Here we see the rings of equal value (distance) propagating out from the source in (a), and how well potential fields apply to multiple exits (b). The lines represent contour information.

The potential fields technique also provides a simple way to implement multiple exits. During the creation of the potential fields, each exit can be flooded in turn and the resulting values at each point correspond to the shortest distance to any exit on the map. This routing technique stays true to human direction finding since it provides the direction to the closest exit if multiple exits are available. An example of this is shown in figure (b) above where an extra exit has been added to the bottom left. A ridge is visible between each exit, this corresponds to the ridge of equi-distance. For any entity on this ridge, they will non-deterministically choose either direction.

Perhaps the most powerful aspect of the potential field technique is in the way it deals with obstacle avoidance. Clearly if a cell contains an obstacle then the obstacle cell will not flood its neighbours. As simple as this is, it restricts the propagation of the wave and allows refraction to occur around obstacles. This is important as it allows us to stop thinking in terms of `walls' and `obstacles' but to abstract a whole class of things as obstacles, and reduce the number of states a cell in the environment can take (i.e. empty, obstacle, pedestrian). This means that walls are now essentially just a line of obstacles, an example of the effect of obstacles on a field is shown below.

 


The wave front diffraction propagates through the environment and simplifies routing for even the most complex environments.

Since we can now arbitrarily assign what is considered as an obstacle, we can easily include pedestrians as obstacles. This introduces a whole array of interesting scenarios, for example: When should pedestrians be considered as obstacles? If no direct route can be found when pedestrians are obstacles, what backup field should be used? How does the extra calculation per timestep effect the simulation performance? Of these questions it was the time performance issue that made me decide to leave this embellishment for later research.

Given that we now have a distance map from the optimal exit for each point we can begin to appreciate the usefulness of this data. Plotting the distance field in 3D allows us to visually see how this field is used to extract a direction for each point.

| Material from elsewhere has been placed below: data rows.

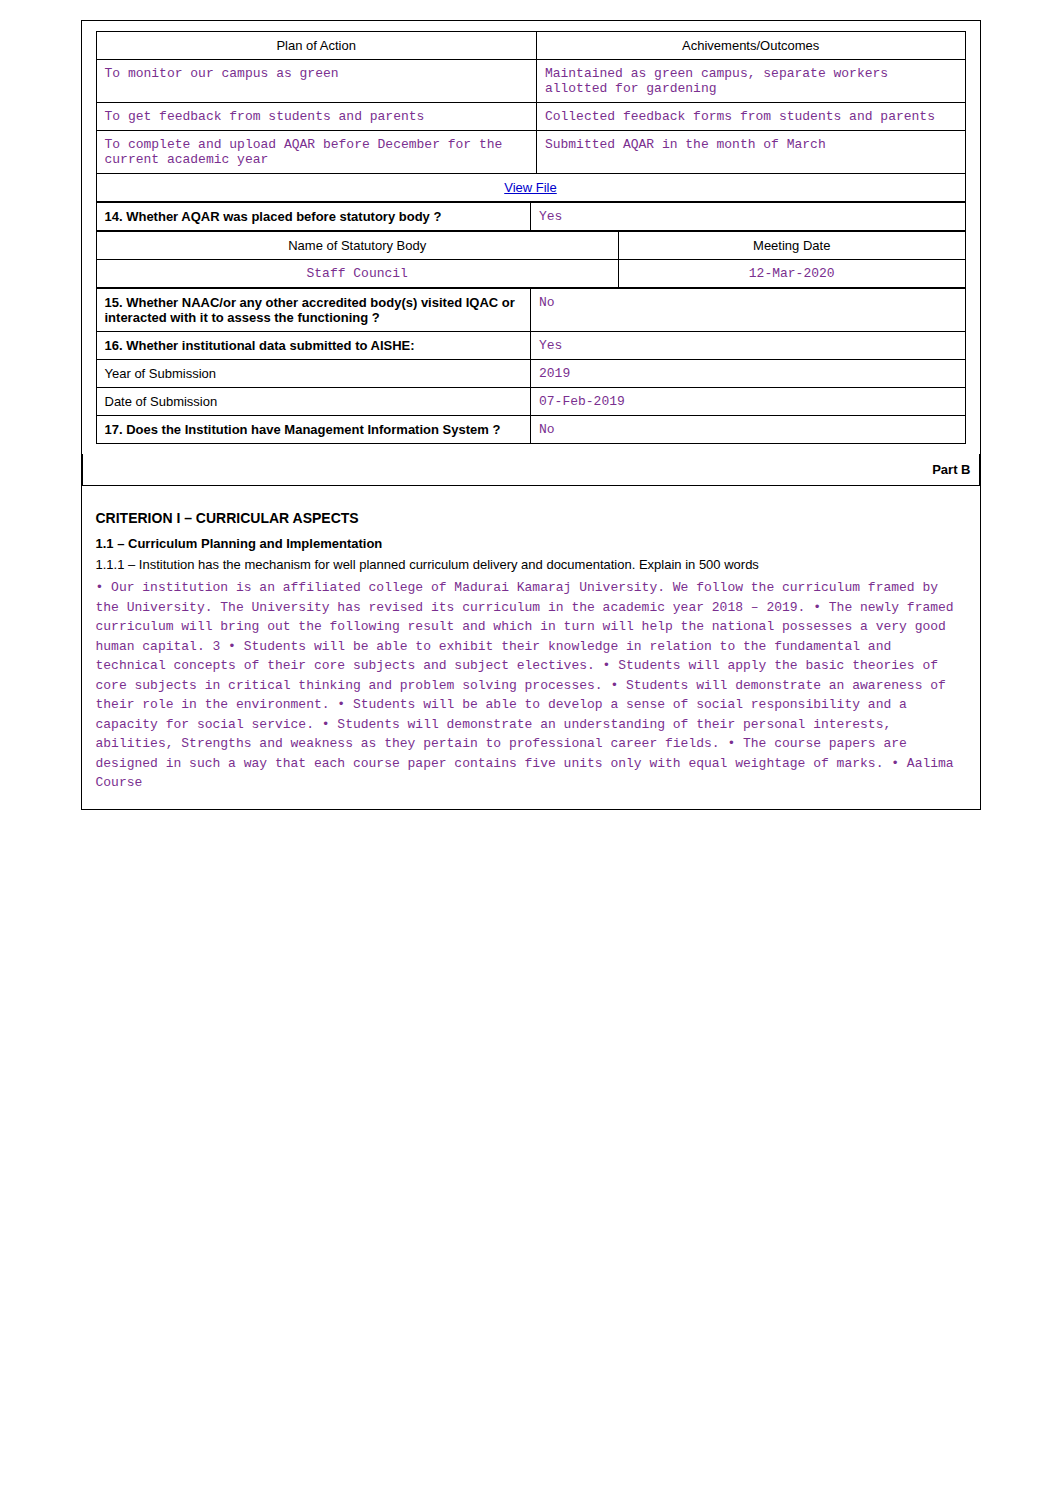| Plan of Action | Achivements/Outcomes |
| --- | --- |
| To monitor our campus as green | Maintained as green campus, separate workers allotted for gardening |
| To get feedback from students and parents | Collected feedback forms from students and parents |
| To complete and upload AQAR before December for the current academic year | Submitted AQAR in the month of March |
| View File |
| 14. Whether AQAR was placed before statutory body ? | Yes |
| Name of Statutory Body | Meeting Date |
| --- | --- |
| Staff Council | 12-Mar-2020 |
| 15. Whether NAAC/or any other accredited body(s) visited IQAC or interacted with it to assess the functioning ? | No |
| 16. Whether institutional data submitted to AISHE: | Yes |
| Year of Submission | 2019 |
| Date of Submission | 07-Feb-2019 |
| 17. Does the Institution have Management Information System ? | No |
Part B
CRITERION I – CURRICULAR ASPECTS
1.1 – Curriculum Planning and Implementation
1.1.1 – Institution has the mechanism for well planned curriculum delivery and documentation. Explain in 500 words
• Our institution is an affiliated college of Madurai Kamaraj University. We follow the curriculum framed by the University. The University has revised its curriculum in the academic year 2018 – 2019. • The newly framed curriculum will bring out the following result and which in turn will help the national possesses a very good human capital. 3 • Students will be able to exhibit their knowledge in relation to the fundamental and technical concepts of their core subjects and subject electives. • Students will apply the basic theories of core subjects in critical thinking and problem solving processes. • Students will demonstrate an awareness of their role in the environment. • Students will be able to develop a sense of social responsibility and a capacity for social service. • Students will demonstrate an understanding of their personal interests, abilities, Strengths and weakness as they pertain to professional career fields. • The course papers are designed in such a way that each course paper contains five units only with equal weightage of marks. • Aalima Course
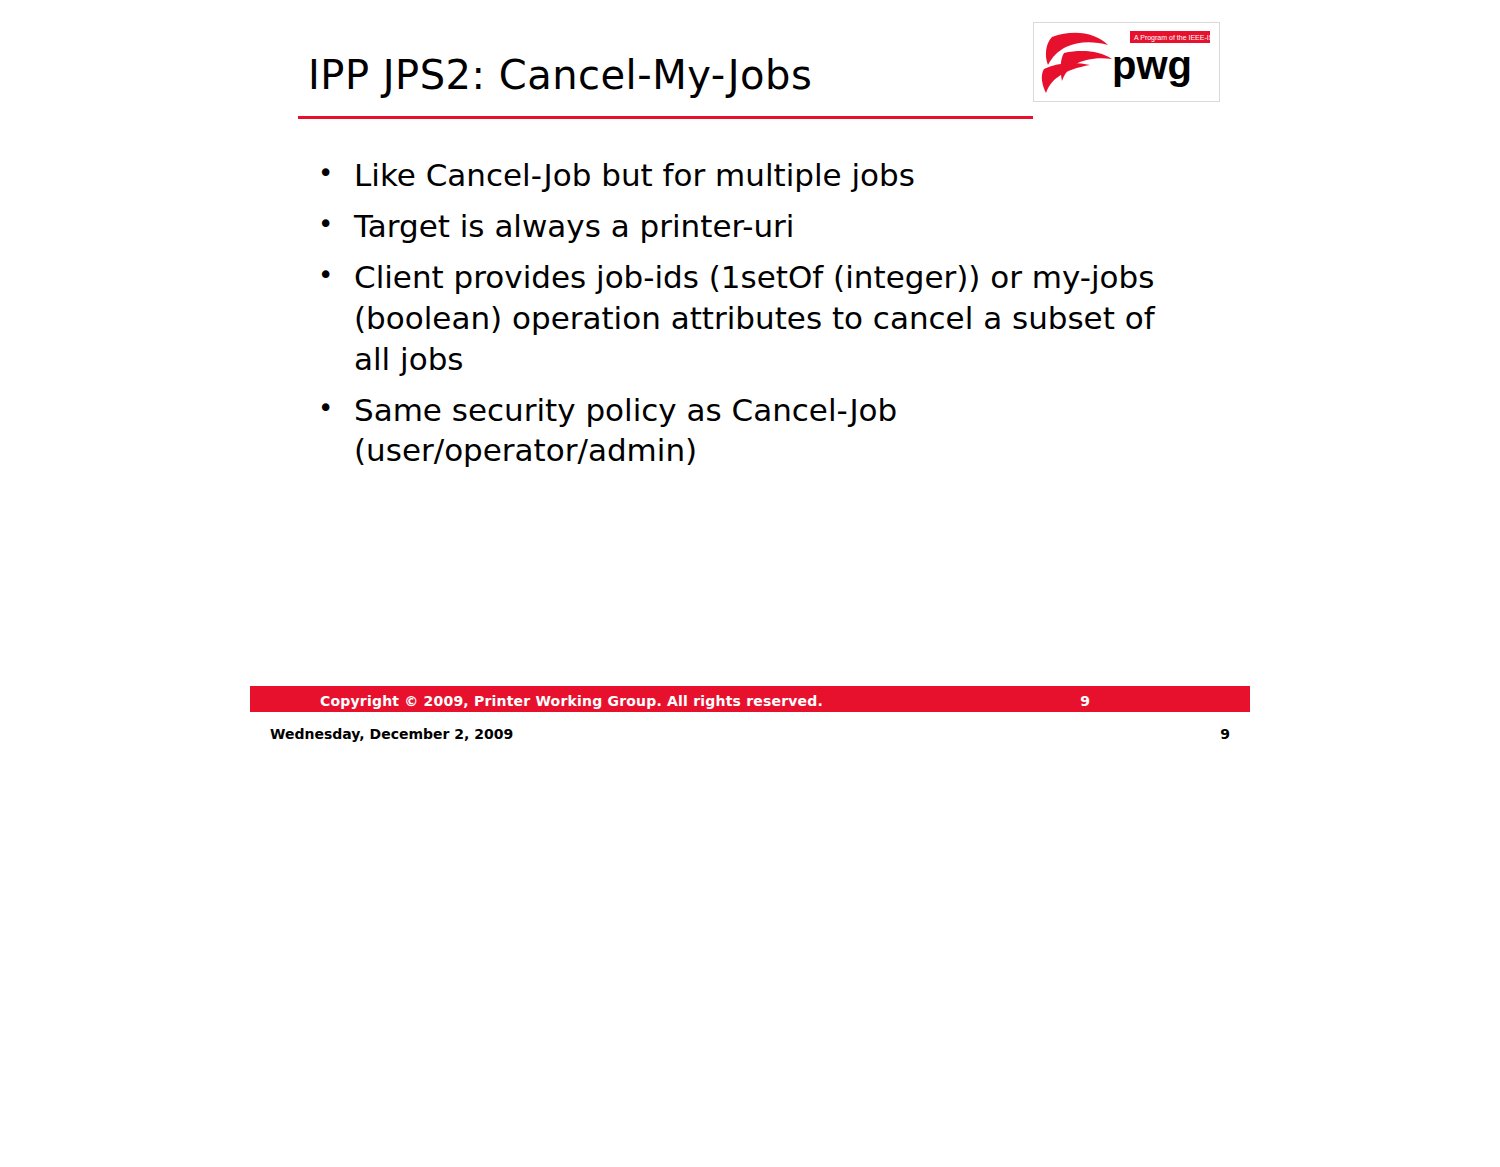pwg A Program of the IEEE-ISTO
IPP JPS2: Cancel-My-Jobs
Like Cancel-Job but for multiple jobs
Target is always a printer-uri
Client provides job-ids (1setOf (integer)) or my-jobs (boolean) operation attributes to cancel a subset of all jobs
Same security policy as Cancel-Job (user/operator/admin)
Copyright © 2009, Printer Working Group. All rights reserved.
9
Wednesday, December 2, 2009
9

The outward counting done during potential field generation can be represented as a 3D height field as shown here.

Cleaner ring generation is possible however the rounder the circle becomes, the more work the CPU must do to achieve the results. The image above shows a 100*100 cell height map.

 

Deducing Direction

Given we can generate a potential fields, the pedestrians must use this height information to determine which way to travel. This is best explained using the analogy of a marble running down a curved surface. If we consider the surface as the 3d height field (shown at the top of the page), and each pedestrian as a marble. Dropping the marble anywhere onto this height field would cause it to roll downward following the curves until it reaches the lowest point. A pedestrian can be considered in exactly the same way, however since the environment is represented as a 2d grid, the direction can be one of only 8 values. The image below shows a top down view of the environment and two pedestrians deducing the optimal direction of travel.
If there are multiple directions with equal height values, then one of them will be chosen at random, this provides the advantage of promoting random crowd spread.


A top down view of the potential field sloping down toward the exit. Each entity chooses the direction with the lowest height value.